*Dataset items:*
.....
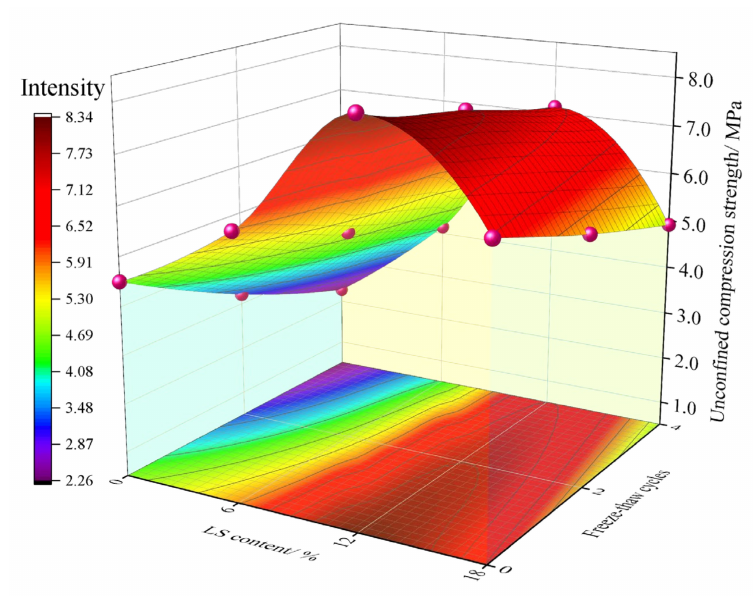
Figure 6. Effect of LS content on unconfined compression strength of cement-soil after freeze– thaw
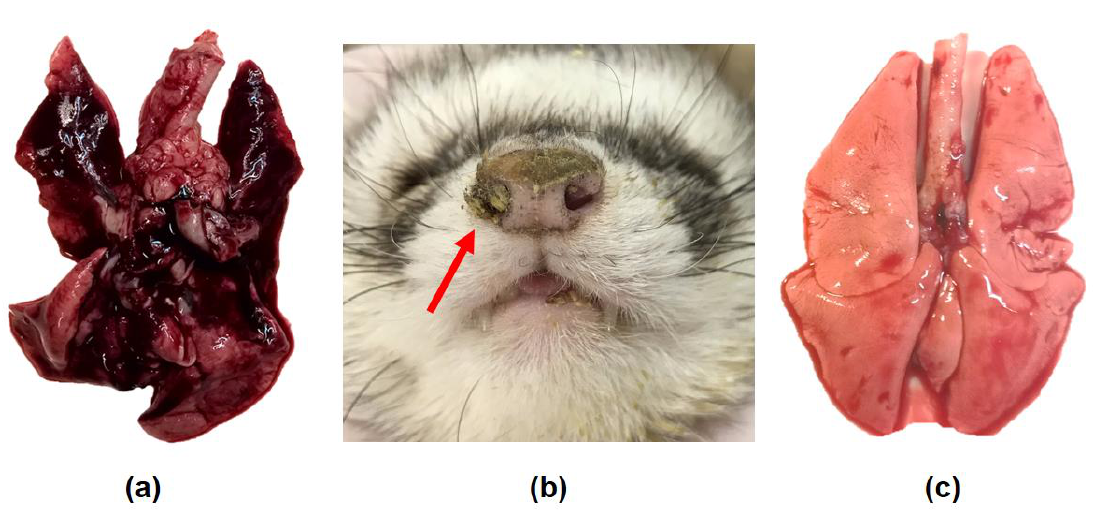
Figure 6. Body temperature of the ferrets after infection with the SA influenza virus: ( a ) variation in the body temperature until 4 days post infection (raw data). The temporary decreases in temperature were the result of sedation during the collection of nasal washes. The body temperature was recorded by temperature loggers every 10 min; ( b ) the difference between the infected group and the control group, represented by the mean ± SD, p < 0.05. 3.6. Phylogenetic Characterization of H1N1pdm09 Viruses The analysis of the H1N1pdm09 viruses that circulated between 2009 and 2014 revealed that the HA and NA of the A/California/07/2009 reference virus were genetically distinguished from those of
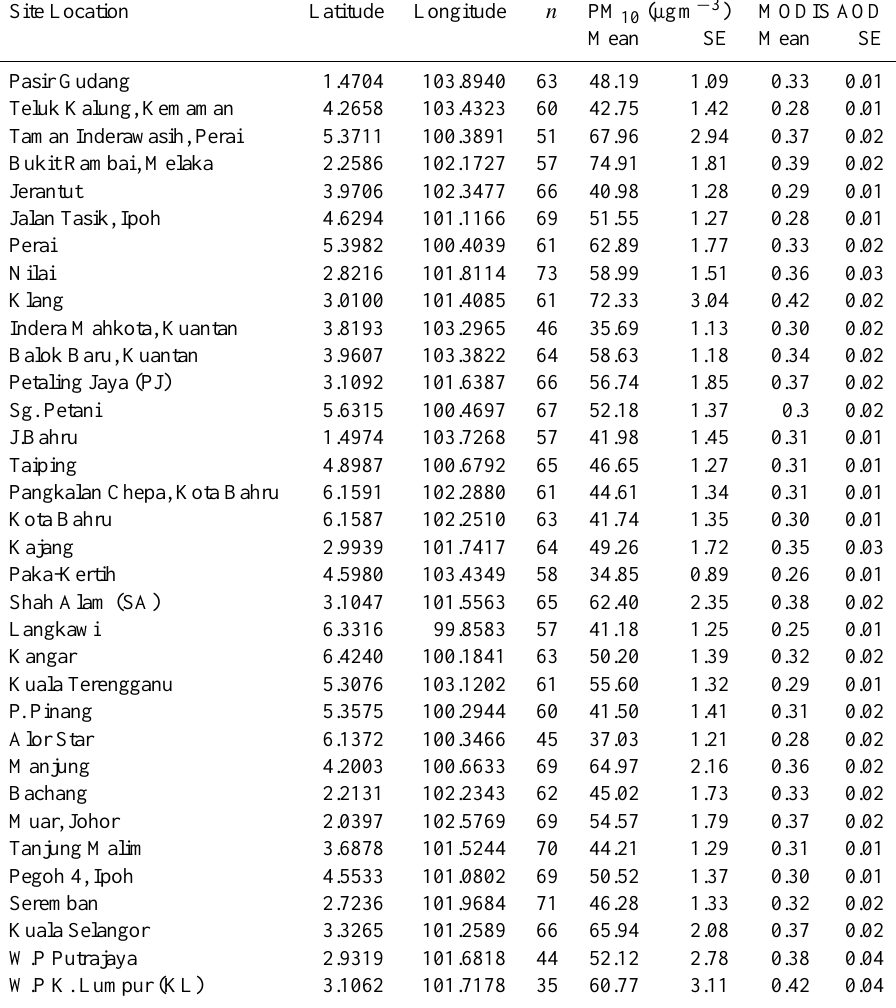
Table 1. Long-term (2001–2006) descriptive statistics of PM 10 concentration (µgm − 3 ) and corresponding MODIS AOD observed at 34 monitoring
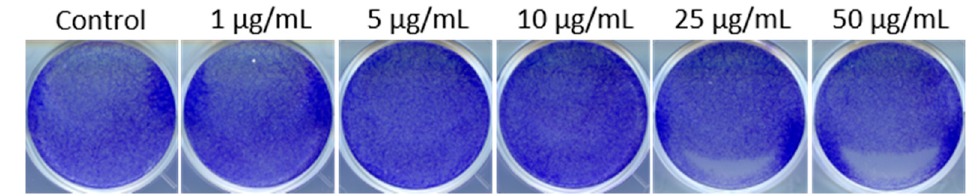
Figure 4. Colony growth assay of BT-12 (cultured in stem cell conditions) cells treated with 1–50 µg/mL of plain MSNs. MSNs without PEI functionalization do not show any cytotoxicity.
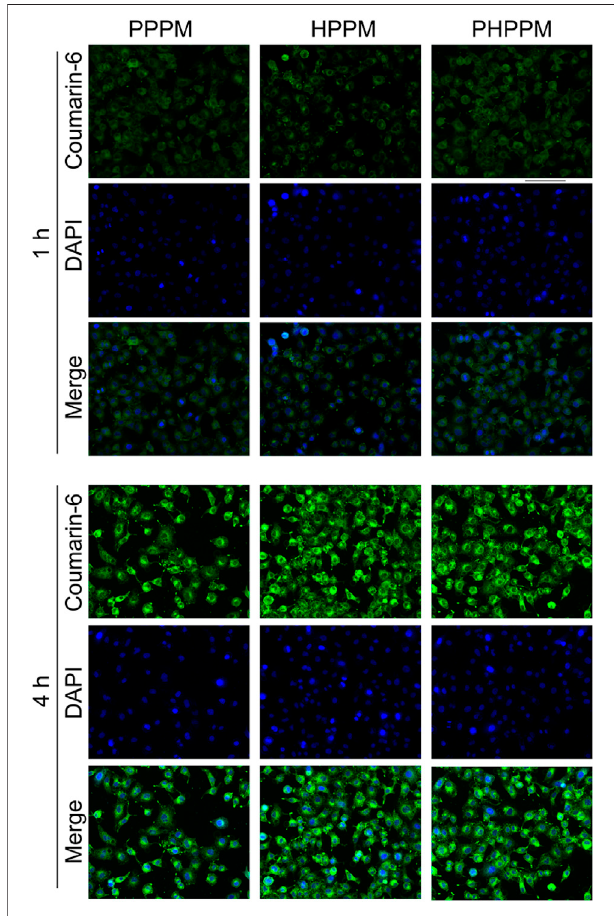
FIGURE 4 | Fluorescence images of Hep-2 cells after 1 or 4 h of treatment with coumarin-6 labeled PHPPM, HPPM, and PPPM.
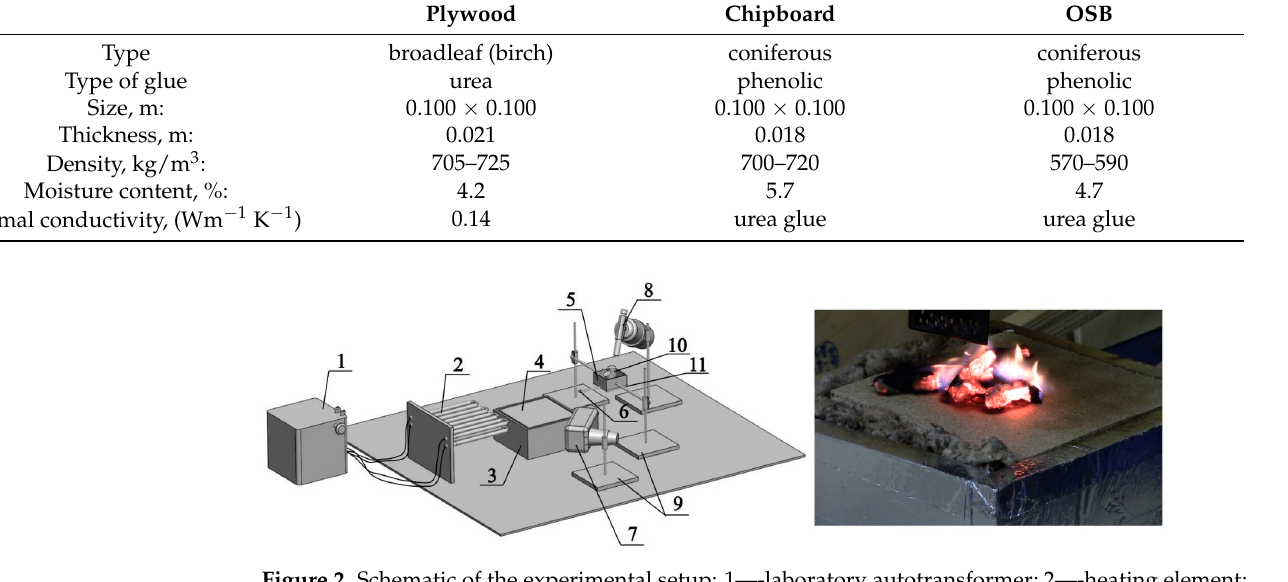
Figure 3. Photo of the sample before the experiment.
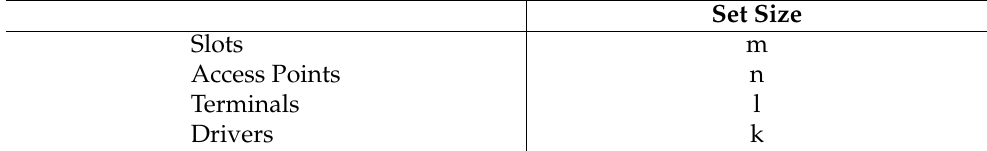
Table 7. Table of set sizes for the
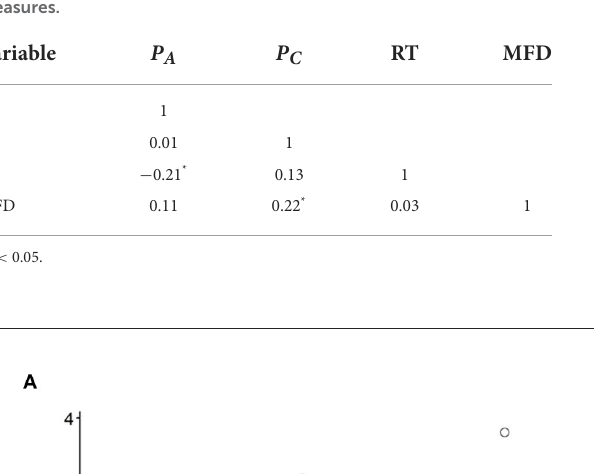
TABLE 1 Correlation coefficient matrix of PDP scores and cognitive measures.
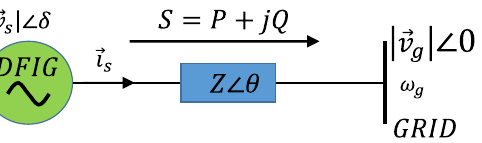
Figure 5. DFIG generator connected to the main grid trough line impedance.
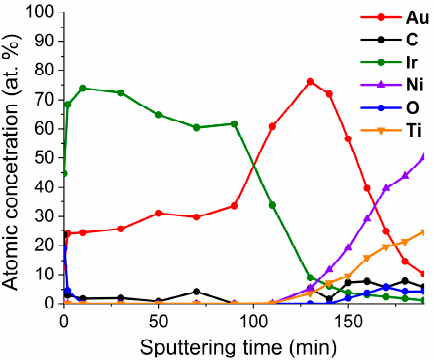
Figure 10. The XRS depth profiles of the element concentrations for the Ir/Au/TiNi sample.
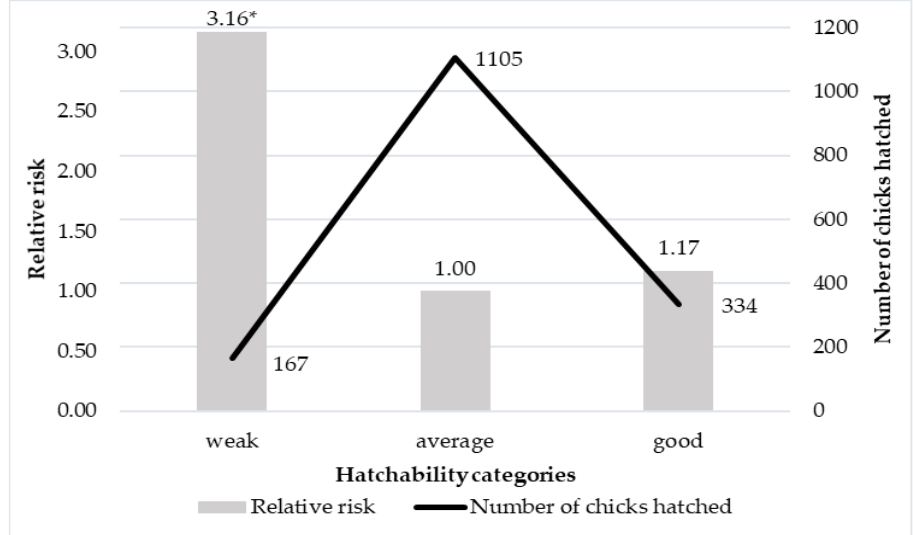
Figure 2. The effect of hatching order in the year on the relative risk of total loss. *Statistically sig- nificant difference from the reference group ( p ≤ 0 .05).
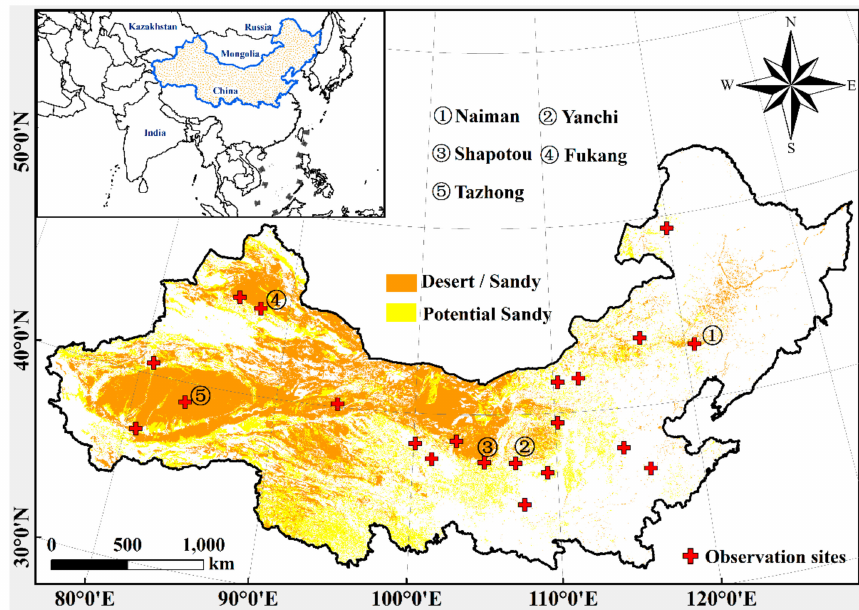
Figure 1. Map showing the location of the sandy areas in northern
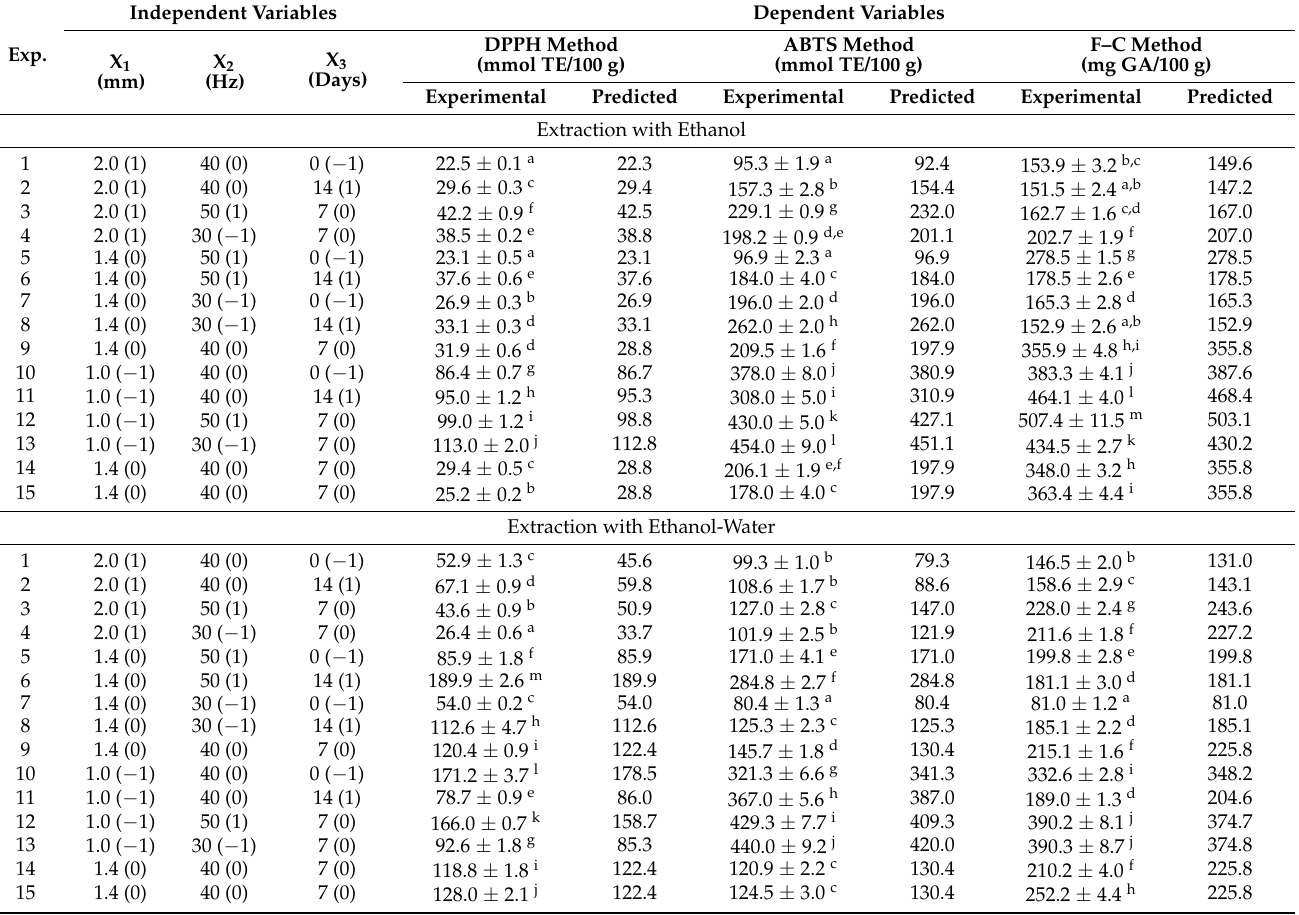
Table 1. Three-level Box–Behnken design with experimental ( x ± SD ) and predicted results for the antioxidant properties of ginger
.....
Filter the entries above down to the lines that hold the word "cells", and copy those lines.

*Exercise solution:*
Figure 4. Colony growth assay of BT-12 (cultured in stem cell conditions) cells treated with 1–50 µg/mL of plain MSNs. MSNs without PEI functionalization do not show any cytotoxicity.
FIGURE 4 | Fluorescence images of Hep-2 cells after 1 or 4 h of treatment with coumarin-6 labeled PHPPM, HPPM, and PPPM.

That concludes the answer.